*Assignment*. Where a line in the records below includes "name", pull that line out.

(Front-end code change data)
━━━━━━

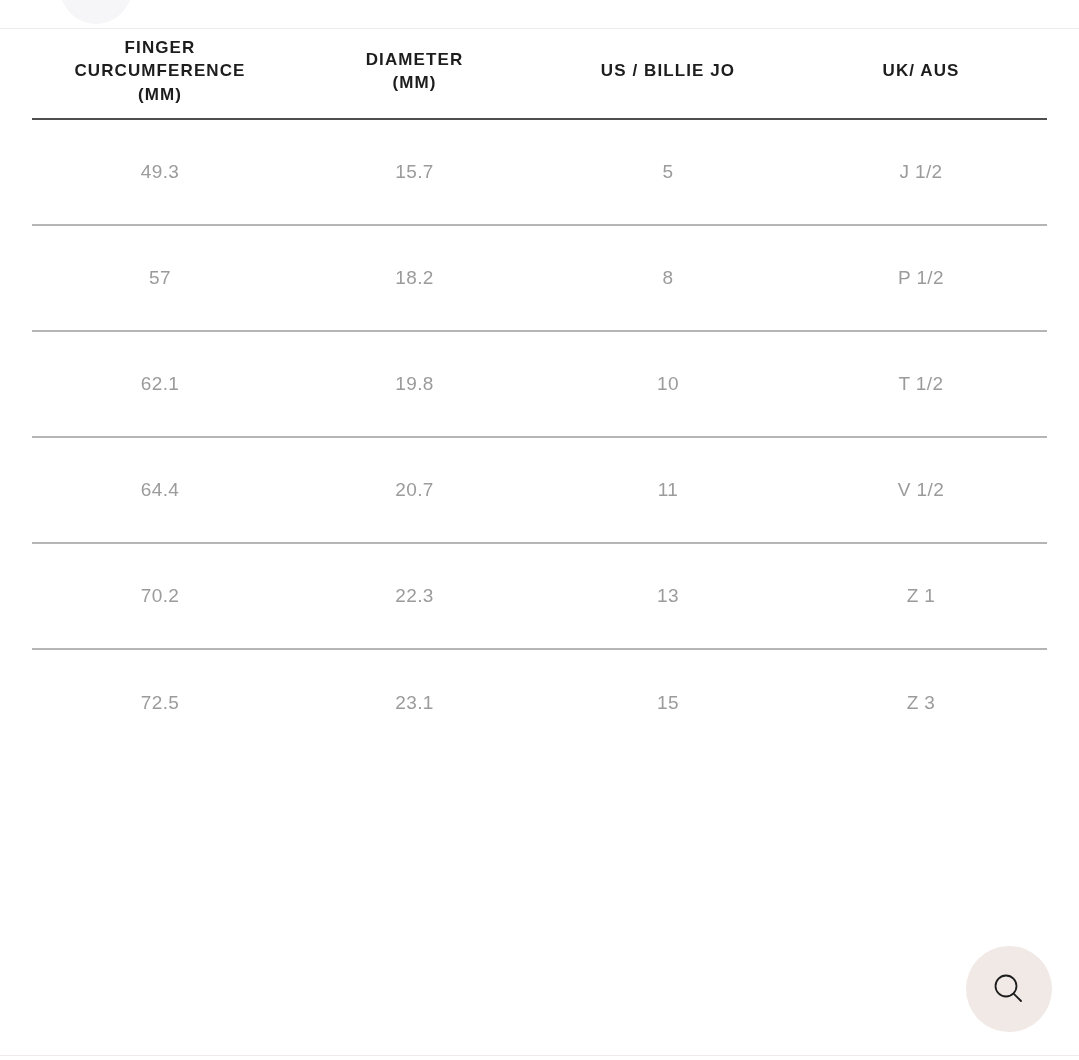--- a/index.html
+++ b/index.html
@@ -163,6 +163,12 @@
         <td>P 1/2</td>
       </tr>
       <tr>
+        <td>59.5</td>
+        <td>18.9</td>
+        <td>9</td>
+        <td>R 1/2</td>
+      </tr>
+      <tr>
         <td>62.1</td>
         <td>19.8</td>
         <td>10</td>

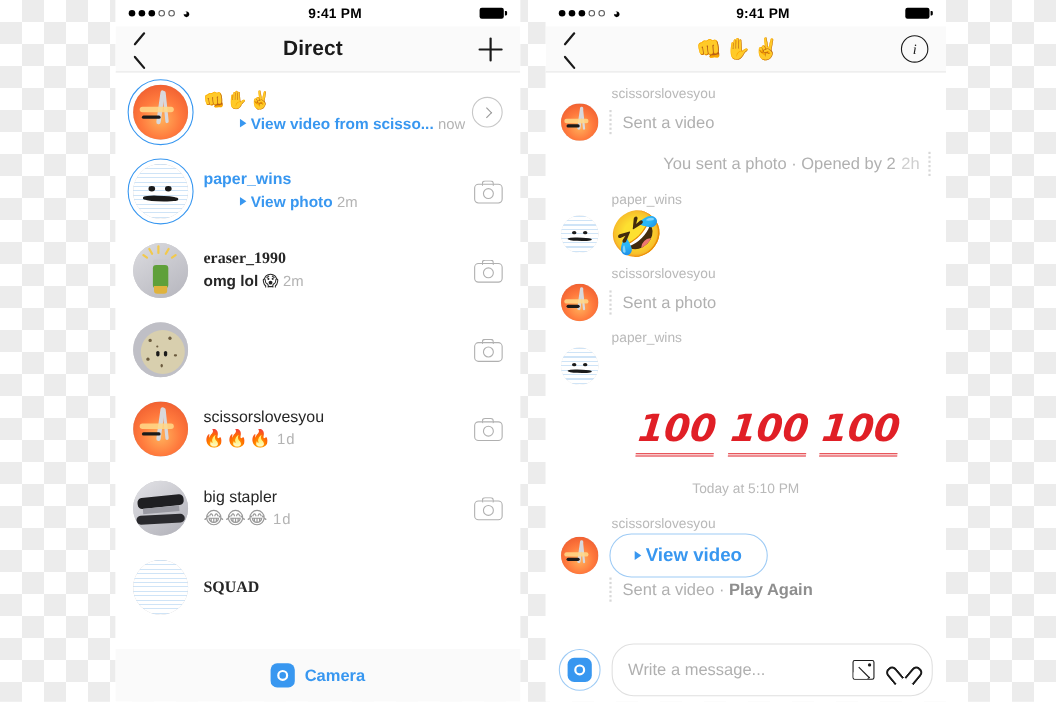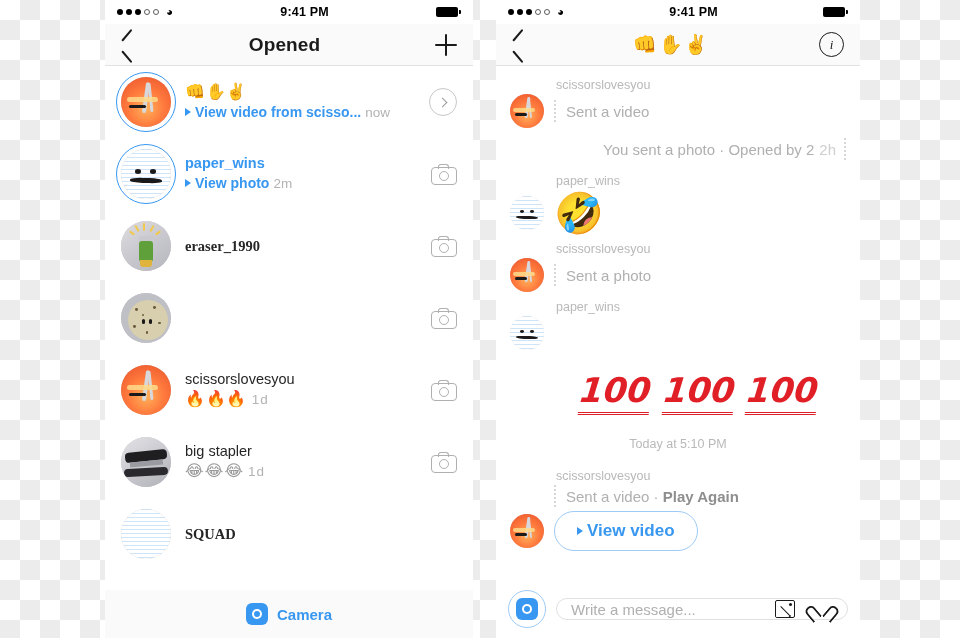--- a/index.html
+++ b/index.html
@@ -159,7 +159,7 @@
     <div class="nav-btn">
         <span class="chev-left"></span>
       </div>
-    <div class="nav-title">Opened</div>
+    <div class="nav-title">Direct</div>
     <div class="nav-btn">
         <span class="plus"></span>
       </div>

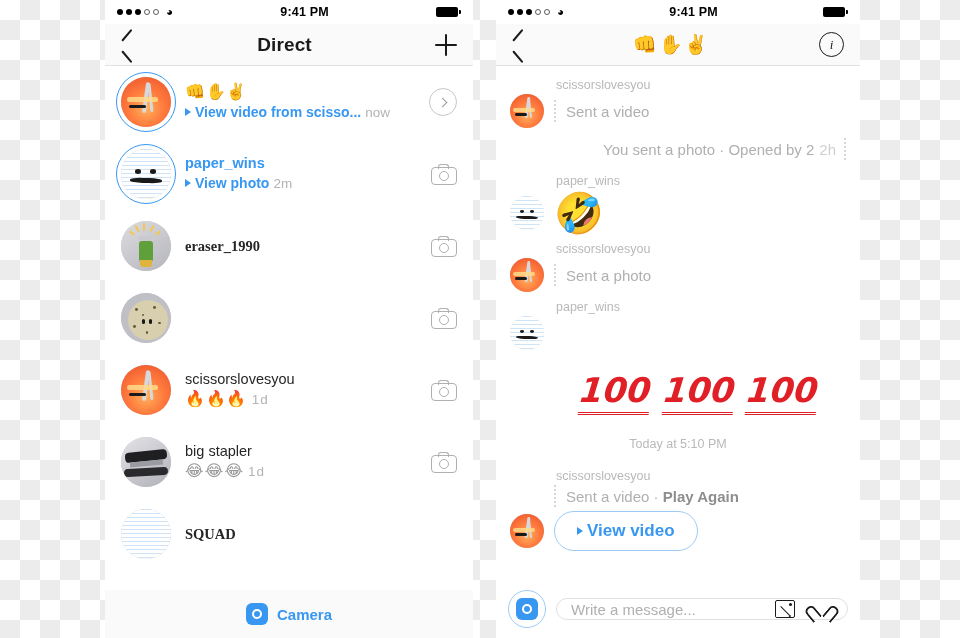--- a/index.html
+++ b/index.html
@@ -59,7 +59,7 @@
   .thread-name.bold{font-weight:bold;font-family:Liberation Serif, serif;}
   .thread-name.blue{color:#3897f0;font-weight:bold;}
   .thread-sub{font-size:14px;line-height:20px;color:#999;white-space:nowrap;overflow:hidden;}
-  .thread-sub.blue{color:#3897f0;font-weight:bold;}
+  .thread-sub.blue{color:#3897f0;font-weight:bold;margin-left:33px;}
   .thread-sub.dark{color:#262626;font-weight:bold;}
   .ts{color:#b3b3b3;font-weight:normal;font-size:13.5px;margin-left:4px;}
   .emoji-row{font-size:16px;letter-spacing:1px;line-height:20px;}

━━━━━━

*Your response*.
   .thread-name.bold{font-weight:bold;font-family:Liberation Serif, serif;}
   .thread-name.blue{color:#3897f0;font-weight:bold;}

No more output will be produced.